Records shown Start Marker

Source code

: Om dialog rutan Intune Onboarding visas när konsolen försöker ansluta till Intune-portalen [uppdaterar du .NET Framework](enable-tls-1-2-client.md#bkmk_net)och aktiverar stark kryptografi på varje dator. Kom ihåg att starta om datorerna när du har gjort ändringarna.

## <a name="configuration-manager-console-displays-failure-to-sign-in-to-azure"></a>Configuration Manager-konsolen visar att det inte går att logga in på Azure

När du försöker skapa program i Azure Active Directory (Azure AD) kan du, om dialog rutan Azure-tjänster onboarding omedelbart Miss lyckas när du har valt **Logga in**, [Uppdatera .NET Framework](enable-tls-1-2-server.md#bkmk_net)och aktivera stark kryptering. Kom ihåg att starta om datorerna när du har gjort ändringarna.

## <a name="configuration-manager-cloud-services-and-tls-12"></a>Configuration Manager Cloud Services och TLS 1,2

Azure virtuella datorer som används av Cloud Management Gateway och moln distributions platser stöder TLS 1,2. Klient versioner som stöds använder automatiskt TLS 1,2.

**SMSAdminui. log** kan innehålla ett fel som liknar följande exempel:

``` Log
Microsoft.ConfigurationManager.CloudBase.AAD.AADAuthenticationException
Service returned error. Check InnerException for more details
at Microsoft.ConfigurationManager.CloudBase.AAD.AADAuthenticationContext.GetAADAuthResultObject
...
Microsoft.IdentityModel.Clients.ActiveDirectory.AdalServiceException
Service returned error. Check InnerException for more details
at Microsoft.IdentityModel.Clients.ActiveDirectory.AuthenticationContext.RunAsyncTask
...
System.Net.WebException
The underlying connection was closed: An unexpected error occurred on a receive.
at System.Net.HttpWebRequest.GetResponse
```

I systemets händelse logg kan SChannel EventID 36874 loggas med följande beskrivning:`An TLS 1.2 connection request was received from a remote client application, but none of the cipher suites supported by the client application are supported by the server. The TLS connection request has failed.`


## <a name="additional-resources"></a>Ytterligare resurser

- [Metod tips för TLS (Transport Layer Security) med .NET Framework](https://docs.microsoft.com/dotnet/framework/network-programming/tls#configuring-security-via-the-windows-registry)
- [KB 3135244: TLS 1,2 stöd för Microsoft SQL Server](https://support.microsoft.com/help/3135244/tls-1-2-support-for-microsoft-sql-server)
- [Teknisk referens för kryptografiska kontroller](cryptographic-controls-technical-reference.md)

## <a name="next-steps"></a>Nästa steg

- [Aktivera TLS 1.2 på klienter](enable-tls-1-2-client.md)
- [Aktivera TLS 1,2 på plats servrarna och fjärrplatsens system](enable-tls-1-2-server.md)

Records shown End Marker
Records shown Start Marker

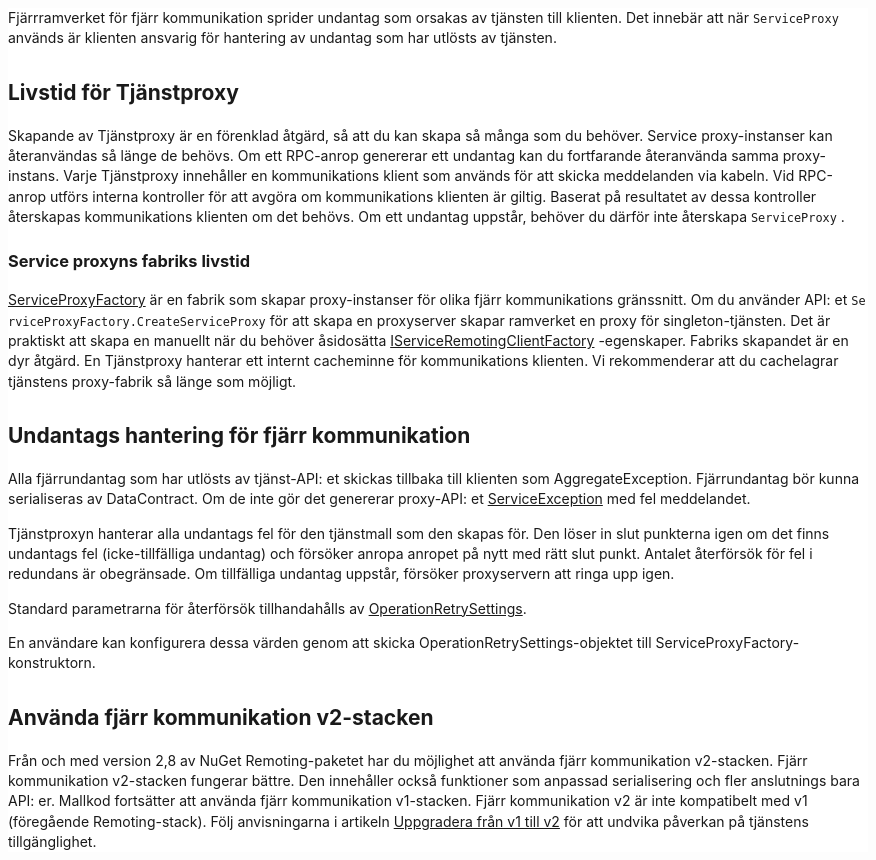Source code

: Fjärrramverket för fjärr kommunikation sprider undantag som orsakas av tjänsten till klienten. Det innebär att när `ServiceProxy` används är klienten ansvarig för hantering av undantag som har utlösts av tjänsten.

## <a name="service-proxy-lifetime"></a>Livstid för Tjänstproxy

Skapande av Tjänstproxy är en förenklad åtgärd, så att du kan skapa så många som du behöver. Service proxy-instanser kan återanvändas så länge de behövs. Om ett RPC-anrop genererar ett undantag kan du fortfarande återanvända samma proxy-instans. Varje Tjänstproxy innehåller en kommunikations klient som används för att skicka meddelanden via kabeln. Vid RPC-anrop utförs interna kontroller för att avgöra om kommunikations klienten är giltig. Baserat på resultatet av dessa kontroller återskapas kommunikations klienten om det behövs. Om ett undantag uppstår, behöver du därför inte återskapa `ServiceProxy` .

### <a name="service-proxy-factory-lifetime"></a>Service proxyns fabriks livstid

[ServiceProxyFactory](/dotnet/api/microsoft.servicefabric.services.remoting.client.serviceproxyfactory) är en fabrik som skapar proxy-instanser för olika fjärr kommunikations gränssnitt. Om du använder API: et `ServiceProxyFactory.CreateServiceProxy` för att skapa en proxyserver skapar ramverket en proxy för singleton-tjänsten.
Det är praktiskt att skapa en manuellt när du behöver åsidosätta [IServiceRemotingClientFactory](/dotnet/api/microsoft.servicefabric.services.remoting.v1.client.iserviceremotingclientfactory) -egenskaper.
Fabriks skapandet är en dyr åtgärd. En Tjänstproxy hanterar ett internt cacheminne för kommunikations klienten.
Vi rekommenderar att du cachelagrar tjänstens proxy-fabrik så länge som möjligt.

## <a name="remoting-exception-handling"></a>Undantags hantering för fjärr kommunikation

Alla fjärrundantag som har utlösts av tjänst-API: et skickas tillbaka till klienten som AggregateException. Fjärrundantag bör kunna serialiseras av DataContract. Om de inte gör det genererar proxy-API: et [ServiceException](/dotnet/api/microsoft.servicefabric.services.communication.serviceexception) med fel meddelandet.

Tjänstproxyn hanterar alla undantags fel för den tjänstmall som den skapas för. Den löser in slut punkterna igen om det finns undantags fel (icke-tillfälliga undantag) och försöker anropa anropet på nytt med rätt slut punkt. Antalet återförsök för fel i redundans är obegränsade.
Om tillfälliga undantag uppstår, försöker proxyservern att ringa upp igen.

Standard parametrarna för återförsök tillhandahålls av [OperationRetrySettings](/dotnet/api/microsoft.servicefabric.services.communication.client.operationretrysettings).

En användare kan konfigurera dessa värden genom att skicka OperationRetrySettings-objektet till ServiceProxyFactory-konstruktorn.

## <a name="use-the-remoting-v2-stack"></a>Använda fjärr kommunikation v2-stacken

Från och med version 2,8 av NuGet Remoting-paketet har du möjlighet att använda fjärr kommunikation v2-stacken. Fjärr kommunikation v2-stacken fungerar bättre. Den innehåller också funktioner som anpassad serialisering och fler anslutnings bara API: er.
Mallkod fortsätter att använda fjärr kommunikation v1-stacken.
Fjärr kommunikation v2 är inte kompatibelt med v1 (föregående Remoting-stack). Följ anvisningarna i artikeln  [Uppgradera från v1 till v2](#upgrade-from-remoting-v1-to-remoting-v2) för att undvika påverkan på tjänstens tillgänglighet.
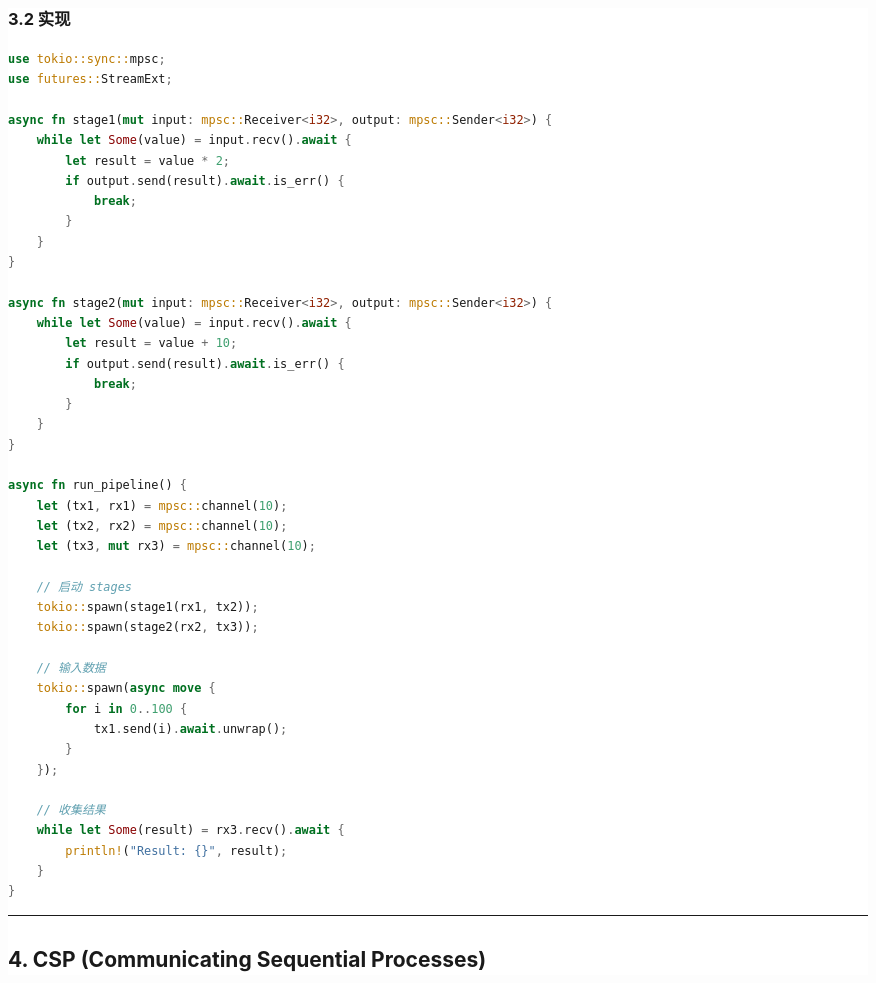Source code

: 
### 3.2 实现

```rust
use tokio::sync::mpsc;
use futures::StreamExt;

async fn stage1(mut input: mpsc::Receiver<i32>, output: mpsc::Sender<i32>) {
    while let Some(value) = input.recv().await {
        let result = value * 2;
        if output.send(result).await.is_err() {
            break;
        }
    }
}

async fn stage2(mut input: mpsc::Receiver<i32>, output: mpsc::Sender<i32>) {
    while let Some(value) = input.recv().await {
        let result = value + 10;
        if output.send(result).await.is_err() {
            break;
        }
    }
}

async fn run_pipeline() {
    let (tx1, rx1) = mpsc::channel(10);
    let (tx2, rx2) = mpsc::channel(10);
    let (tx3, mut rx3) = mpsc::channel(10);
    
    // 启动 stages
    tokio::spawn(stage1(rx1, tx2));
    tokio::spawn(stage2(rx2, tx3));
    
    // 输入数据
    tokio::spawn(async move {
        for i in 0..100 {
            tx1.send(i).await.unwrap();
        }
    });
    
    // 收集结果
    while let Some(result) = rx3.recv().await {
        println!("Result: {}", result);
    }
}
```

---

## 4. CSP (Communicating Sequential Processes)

Records shown End Marker
Records shown Start Marker

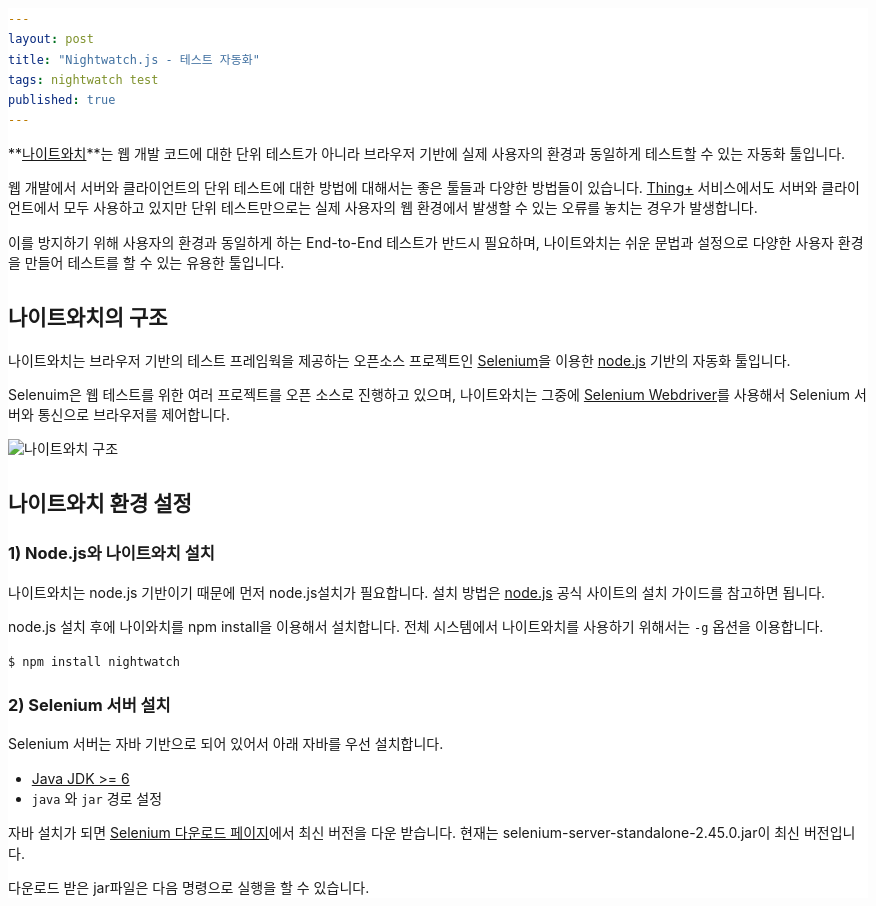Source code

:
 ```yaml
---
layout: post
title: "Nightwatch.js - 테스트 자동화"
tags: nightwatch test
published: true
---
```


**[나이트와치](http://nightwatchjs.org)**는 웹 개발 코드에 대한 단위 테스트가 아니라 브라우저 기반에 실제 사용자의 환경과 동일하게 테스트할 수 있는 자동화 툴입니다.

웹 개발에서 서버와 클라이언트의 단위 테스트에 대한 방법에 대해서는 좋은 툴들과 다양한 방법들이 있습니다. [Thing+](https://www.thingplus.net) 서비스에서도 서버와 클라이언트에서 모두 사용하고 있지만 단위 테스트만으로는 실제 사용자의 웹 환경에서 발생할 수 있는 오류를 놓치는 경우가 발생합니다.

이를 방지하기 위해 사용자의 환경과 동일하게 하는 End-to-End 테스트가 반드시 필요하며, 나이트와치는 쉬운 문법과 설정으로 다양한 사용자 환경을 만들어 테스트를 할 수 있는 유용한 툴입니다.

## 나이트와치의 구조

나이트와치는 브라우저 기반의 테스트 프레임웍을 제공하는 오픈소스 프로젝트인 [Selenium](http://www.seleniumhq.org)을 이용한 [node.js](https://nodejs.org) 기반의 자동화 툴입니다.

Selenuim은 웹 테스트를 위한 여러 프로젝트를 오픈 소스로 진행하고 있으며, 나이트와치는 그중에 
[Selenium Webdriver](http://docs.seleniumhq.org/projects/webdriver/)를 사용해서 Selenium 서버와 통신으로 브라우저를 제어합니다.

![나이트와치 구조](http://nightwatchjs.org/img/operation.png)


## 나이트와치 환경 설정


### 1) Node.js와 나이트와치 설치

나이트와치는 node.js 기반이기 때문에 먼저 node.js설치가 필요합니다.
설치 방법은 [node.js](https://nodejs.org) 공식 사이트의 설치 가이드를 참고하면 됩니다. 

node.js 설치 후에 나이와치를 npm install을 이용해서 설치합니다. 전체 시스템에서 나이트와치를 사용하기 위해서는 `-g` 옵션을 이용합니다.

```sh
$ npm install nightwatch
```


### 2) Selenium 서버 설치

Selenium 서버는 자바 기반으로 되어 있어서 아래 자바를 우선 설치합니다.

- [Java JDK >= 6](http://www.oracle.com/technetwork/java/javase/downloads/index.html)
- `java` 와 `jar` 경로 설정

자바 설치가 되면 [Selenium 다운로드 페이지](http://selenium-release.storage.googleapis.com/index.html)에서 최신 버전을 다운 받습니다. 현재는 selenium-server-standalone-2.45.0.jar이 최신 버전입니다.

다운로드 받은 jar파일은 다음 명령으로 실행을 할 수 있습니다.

Records shown End Marker

Look through the records above for the word "connection" and state how many lines contain it, giving the number alone.

> _Result of this exercise_:
2